Find every line containing the string "Oratio" in the data below, and report how many there are, with no other words.
Content starts
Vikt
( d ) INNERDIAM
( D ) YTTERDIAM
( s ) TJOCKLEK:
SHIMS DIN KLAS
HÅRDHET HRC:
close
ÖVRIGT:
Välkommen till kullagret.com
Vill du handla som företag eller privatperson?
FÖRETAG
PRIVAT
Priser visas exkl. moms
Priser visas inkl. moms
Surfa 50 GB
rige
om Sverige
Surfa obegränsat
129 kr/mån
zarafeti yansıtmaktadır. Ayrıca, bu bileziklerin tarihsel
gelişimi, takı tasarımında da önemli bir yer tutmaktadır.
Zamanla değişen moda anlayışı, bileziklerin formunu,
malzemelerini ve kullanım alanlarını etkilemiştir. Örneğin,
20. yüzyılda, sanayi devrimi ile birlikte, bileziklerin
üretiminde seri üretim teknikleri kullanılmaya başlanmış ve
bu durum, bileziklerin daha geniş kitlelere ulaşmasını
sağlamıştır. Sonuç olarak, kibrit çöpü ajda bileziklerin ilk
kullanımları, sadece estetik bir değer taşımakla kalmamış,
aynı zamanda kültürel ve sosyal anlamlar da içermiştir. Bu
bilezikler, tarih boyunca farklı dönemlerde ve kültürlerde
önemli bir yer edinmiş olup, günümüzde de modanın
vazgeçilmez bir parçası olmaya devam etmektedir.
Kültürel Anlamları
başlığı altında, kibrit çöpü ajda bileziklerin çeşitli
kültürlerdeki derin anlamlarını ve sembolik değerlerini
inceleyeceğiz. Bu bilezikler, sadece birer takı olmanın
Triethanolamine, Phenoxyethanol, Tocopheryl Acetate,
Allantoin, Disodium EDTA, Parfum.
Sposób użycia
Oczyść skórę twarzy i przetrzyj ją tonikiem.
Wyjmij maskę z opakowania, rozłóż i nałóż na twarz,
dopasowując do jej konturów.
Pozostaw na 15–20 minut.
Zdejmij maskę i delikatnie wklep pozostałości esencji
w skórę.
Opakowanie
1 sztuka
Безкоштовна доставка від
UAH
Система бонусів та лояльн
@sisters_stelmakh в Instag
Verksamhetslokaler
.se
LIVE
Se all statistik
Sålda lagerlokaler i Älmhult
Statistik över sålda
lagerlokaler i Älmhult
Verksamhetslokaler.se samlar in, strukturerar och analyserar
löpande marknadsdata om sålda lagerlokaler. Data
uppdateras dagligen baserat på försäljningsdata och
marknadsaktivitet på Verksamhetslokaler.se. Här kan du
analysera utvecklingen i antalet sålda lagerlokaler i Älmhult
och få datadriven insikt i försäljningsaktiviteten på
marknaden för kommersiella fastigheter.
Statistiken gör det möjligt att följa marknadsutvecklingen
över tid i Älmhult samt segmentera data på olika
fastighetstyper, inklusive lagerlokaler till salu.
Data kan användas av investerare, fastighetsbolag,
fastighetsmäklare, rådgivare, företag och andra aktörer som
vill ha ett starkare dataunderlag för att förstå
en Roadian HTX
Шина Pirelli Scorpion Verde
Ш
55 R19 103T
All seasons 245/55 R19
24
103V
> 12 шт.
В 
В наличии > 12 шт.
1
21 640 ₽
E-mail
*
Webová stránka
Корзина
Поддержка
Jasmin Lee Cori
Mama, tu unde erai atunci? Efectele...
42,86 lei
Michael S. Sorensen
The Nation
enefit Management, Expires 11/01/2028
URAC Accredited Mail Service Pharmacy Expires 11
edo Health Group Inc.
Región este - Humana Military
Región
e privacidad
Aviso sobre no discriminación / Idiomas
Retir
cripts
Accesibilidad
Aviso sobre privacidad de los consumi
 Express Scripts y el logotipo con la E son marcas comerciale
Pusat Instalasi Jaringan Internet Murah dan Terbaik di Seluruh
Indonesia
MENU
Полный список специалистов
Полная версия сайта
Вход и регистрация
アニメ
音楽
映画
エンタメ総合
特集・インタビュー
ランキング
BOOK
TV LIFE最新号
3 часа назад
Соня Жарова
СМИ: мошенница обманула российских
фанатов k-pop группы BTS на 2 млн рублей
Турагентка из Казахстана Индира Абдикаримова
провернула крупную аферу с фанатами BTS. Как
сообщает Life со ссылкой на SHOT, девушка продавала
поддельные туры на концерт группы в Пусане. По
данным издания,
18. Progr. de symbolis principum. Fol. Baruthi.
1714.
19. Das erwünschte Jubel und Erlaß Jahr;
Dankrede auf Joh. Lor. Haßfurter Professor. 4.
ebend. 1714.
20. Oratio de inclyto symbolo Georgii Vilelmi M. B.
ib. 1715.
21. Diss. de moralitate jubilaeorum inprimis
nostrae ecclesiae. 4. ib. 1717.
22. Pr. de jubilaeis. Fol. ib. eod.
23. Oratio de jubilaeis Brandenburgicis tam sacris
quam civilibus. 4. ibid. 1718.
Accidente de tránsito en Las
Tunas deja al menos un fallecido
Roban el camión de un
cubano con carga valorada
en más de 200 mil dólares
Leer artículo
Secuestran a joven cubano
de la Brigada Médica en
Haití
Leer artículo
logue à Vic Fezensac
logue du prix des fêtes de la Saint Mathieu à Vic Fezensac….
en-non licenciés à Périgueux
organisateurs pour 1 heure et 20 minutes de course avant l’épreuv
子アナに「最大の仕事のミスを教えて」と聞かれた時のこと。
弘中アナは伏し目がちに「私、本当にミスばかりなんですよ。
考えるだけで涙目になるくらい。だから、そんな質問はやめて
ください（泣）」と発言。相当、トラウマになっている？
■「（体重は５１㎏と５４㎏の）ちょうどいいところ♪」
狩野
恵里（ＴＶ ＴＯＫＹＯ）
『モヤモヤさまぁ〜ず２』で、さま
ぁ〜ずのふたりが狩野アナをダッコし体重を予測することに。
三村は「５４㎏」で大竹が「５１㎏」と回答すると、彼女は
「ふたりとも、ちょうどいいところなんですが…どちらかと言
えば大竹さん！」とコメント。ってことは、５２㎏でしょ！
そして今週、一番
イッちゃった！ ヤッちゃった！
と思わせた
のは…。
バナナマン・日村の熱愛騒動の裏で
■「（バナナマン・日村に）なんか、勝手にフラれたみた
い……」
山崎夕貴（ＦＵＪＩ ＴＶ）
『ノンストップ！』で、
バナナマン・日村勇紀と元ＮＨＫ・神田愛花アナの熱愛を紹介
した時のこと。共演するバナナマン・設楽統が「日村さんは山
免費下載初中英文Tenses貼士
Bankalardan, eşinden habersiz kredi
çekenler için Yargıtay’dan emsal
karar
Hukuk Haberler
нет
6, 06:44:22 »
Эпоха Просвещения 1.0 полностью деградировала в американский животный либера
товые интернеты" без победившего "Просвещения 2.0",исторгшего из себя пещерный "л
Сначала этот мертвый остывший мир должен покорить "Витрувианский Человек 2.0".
Content ends
• **Answer section**
2